Inject poison using qmp command cxl-inject-poison to add an entry to the
poison list.

For now, the poison is not returned CXL.mem reads, but only via the
mailbox command Get Poison List.

See CXL rev 3.0, sec 8.2.9.8.4.1 Get Poison list (Opcode 4300h)

Kernel patches to use this interface here:
https://lore.kernel.org/linux-cxl/cover.1665606782.git.alison.schofield@intel.com/

To inject poison using qmp (telnet to the qmp port)
{ "execute": "qmp_capabilities" }

{ "execute": "cxl-inject-poison",
    "arguments": {
         "path": "/machine/peripheral/cxl-pmem0",
         "start": 2048,
         "length": 256
    }
}

Adjusted to select a device on your machine.

Note that the poison list supported is kept short enough to avoid the
complexity of state machine that is needed to handle the MORE flag.

Signed-off-by: Jonathan Cameron <Jonathan.Cameron@huawei.com>

---
v2:
Moved to QMP to allow for single command.
Update reference in coverletter
Added specific setting of type for this approach to injection.

Data provided:
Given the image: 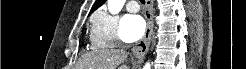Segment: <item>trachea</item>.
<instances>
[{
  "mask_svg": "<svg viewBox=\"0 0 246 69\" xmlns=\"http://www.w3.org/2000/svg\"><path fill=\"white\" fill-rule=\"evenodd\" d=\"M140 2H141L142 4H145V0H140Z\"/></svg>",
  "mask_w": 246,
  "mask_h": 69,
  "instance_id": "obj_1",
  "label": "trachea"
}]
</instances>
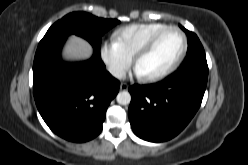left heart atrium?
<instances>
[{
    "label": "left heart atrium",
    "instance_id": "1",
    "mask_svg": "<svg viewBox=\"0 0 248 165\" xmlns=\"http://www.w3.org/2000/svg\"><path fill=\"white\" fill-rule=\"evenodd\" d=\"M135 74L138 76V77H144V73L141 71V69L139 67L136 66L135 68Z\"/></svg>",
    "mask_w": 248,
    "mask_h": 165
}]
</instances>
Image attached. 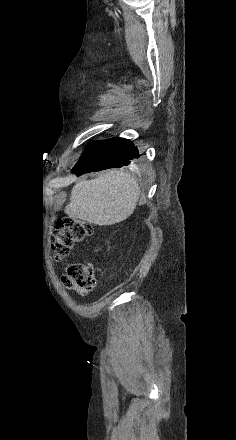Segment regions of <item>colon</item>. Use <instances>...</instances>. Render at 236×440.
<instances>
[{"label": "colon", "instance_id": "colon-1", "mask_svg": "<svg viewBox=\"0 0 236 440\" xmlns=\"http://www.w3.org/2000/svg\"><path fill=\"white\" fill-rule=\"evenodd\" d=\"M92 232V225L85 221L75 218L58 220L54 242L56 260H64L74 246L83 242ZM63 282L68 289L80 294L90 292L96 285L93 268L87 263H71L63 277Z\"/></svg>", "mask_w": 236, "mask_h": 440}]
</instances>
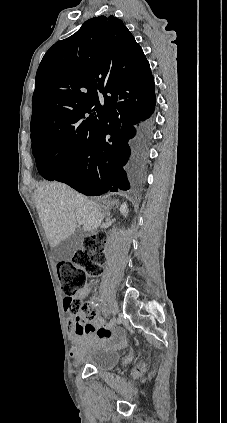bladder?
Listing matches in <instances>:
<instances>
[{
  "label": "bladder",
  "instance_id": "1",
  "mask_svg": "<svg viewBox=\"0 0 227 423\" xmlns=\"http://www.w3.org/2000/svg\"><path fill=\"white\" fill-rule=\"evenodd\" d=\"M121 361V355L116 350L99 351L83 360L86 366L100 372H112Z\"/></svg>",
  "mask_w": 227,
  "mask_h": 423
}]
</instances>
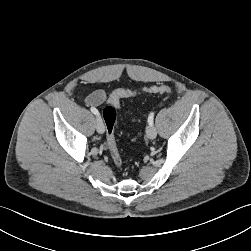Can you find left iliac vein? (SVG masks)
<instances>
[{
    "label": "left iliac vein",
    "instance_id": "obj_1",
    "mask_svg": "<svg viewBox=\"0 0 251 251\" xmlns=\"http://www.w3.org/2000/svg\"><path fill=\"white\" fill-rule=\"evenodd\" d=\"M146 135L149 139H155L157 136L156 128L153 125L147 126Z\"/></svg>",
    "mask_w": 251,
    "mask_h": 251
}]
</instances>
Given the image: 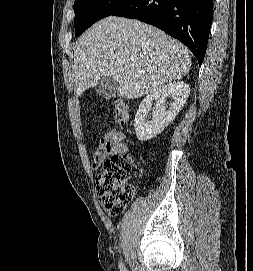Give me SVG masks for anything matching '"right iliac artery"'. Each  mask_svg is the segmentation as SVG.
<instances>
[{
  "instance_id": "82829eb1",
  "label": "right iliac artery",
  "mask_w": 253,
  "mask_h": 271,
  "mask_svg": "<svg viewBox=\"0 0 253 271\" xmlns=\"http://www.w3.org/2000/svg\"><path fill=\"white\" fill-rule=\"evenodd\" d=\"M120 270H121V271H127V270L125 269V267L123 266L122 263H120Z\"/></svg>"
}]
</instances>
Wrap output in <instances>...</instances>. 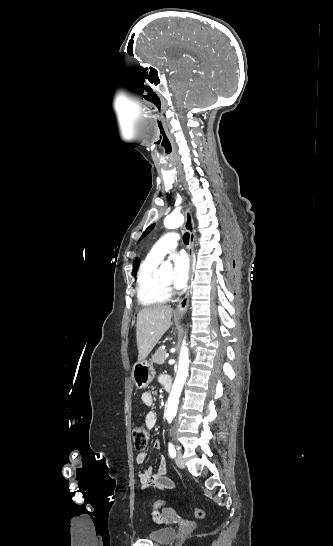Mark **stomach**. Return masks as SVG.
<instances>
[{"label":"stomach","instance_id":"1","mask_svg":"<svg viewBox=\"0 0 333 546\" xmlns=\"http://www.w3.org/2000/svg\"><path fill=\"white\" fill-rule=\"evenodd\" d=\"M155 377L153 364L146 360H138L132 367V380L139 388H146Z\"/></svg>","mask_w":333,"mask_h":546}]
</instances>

* * *

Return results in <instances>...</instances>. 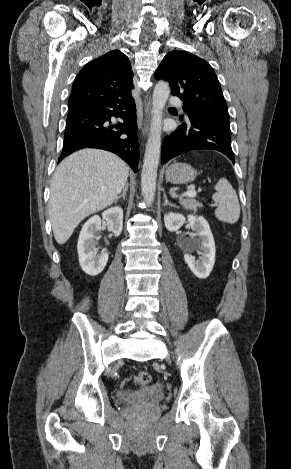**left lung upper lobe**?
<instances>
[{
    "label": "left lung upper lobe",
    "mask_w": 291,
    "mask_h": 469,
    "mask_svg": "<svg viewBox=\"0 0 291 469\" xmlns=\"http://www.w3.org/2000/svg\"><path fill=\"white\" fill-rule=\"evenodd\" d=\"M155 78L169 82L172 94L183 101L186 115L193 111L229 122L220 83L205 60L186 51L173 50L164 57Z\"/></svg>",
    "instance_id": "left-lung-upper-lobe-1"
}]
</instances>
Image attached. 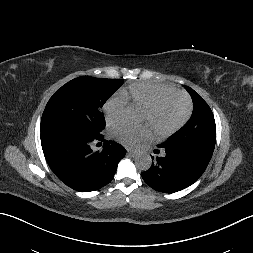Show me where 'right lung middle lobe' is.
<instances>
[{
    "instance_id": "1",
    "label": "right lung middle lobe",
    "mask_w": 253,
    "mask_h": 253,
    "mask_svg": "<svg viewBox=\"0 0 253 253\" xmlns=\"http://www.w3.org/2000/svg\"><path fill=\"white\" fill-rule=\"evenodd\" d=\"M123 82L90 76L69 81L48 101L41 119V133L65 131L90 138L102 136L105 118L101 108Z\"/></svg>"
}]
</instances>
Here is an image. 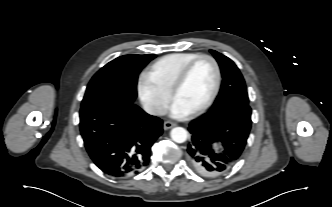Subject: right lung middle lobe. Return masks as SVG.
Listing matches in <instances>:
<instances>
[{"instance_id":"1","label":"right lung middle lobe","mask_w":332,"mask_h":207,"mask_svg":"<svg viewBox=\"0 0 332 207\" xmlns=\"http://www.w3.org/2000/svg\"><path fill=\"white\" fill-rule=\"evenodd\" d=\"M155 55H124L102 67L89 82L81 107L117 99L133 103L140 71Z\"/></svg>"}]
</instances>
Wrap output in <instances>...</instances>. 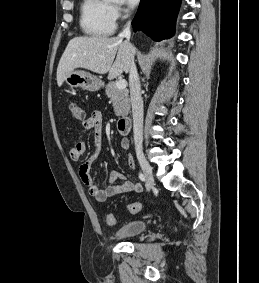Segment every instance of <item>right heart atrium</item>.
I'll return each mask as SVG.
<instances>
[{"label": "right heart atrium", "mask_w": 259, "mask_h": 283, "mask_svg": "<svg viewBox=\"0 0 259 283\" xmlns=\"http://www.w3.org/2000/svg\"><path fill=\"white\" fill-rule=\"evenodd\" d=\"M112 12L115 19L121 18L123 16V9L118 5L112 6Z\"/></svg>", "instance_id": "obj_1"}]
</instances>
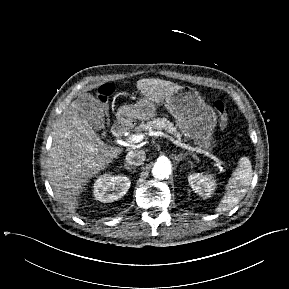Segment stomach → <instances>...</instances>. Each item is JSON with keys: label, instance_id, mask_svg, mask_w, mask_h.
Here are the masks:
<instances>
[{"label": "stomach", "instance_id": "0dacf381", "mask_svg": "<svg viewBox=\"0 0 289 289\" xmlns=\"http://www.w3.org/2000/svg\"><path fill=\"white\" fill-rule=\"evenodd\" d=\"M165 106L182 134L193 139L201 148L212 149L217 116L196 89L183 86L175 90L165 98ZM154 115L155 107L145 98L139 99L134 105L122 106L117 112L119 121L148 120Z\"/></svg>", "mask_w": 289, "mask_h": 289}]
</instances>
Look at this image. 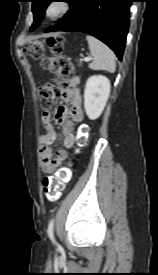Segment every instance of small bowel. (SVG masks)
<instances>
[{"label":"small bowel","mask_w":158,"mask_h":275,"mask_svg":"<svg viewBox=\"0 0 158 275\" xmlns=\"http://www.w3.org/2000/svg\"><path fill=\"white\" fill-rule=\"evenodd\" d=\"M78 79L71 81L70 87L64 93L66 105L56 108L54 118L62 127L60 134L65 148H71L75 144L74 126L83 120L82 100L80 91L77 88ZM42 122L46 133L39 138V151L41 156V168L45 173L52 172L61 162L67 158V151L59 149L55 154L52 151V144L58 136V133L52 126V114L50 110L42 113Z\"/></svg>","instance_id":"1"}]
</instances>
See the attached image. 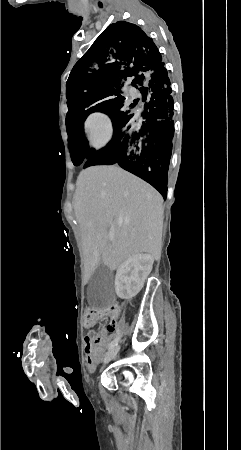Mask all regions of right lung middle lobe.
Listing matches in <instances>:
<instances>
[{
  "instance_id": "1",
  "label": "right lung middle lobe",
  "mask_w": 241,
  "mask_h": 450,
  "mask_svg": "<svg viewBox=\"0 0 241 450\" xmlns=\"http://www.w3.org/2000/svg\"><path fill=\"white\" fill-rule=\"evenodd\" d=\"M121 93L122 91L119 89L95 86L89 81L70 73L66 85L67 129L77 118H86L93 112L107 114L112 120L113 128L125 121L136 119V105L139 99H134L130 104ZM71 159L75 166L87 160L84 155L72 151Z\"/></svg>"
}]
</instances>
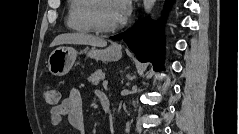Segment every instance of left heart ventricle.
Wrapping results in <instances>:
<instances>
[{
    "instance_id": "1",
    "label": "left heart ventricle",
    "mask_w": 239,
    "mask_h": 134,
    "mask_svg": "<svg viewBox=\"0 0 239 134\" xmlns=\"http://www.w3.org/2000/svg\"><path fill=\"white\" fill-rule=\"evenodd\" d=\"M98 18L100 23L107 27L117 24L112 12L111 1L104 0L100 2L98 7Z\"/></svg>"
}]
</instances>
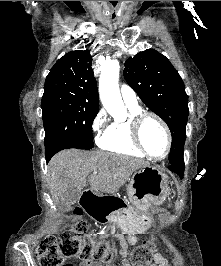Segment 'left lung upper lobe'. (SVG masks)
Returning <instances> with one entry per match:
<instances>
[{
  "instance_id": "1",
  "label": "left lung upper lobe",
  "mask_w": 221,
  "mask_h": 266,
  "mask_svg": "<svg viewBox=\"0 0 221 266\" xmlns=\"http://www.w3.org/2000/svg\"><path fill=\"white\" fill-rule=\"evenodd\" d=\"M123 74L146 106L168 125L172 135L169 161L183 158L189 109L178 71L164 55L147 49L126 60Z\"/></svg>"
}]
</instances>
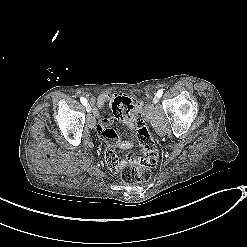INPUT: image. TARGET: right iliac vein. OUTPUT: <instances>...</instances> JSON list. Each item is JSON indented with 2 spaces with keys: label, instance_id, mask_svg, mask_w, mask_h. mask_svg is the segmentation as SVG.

--

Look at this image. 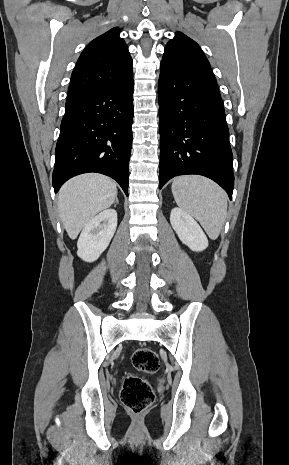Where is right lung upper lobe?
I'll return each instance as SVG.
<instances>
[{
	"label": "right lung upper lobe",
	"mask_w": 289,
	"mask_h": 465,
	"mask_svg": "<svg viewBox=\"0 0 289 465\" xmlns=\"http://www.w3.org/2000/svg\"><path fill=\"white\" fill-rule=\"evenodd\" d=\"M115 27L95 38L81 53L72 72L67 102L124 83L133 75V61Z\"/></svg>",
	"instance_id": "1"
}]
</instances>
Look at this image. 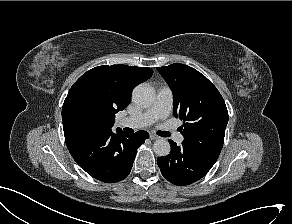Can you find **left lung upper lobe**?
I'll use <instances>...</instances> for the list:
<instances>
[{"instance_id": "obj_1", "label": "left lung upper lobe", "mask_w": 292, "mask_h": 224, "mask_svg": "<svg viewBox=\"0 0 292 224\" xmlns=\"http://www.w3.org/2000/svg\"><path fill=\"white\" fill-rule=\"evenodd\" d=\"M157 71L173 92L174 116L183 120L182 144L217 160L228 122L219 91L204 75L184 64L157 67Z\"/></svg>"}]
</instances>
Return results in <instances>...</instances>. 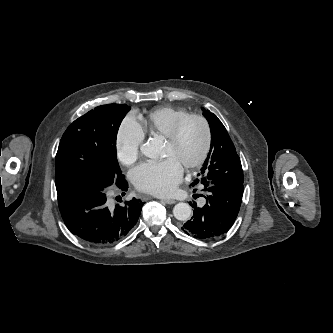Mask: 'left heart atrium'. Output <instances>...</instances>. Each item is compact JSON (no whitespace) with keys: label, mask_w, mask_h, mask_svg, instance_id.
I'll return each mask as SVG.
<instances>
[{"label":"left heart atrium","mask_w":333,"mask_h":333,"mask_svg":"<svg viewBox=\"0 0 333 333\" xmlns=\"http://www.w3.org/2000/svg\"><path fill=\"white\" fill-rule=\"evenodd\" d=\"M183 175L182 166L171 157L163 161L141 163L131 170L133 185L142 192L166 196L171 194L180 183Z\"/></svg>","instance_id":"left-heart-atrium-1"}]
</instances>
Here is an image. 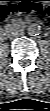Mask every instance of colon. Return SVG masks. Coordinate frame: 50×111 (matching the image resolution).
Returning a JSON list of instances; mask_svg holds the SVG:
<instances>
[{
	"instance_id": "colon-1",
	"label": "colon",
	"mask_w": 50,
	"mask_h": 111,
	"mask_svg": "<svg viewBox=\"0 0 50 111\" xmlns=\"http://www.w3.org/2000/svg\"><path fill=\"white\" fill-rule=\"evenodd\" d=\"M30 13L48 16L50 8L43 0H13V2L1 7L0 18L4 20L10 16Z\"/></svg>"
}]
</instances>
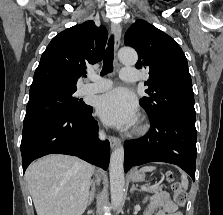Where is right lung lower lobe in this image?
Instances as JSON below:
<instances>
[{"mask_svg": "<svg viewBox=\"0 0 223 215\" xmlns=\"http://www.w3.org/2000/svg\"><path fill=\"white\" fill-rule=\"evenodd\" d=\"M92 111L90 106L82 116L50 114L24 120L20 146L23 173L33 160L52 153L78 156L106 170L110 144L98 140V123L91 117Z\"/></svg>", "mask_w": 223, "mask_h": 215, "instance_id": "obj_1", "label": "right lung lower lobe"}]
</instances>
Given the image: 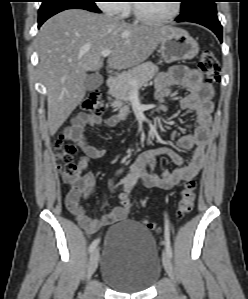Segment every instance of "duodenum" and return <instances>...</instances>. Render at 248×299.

Aim: Could you quote the patch description from "See CXL rev" up to and including "the qmp port)"?

In response:
See CXL rev 3.0, sec 8.2.9.8.4.1 Get Poison list (Opcode 4300h)

Kernel patches to use this interface here:
https://lore.kernel.org/linux-cxl/cover.1665606782.git.alison.schofield@intel.com/

To inject poison using qmp (telnet to the qmp port)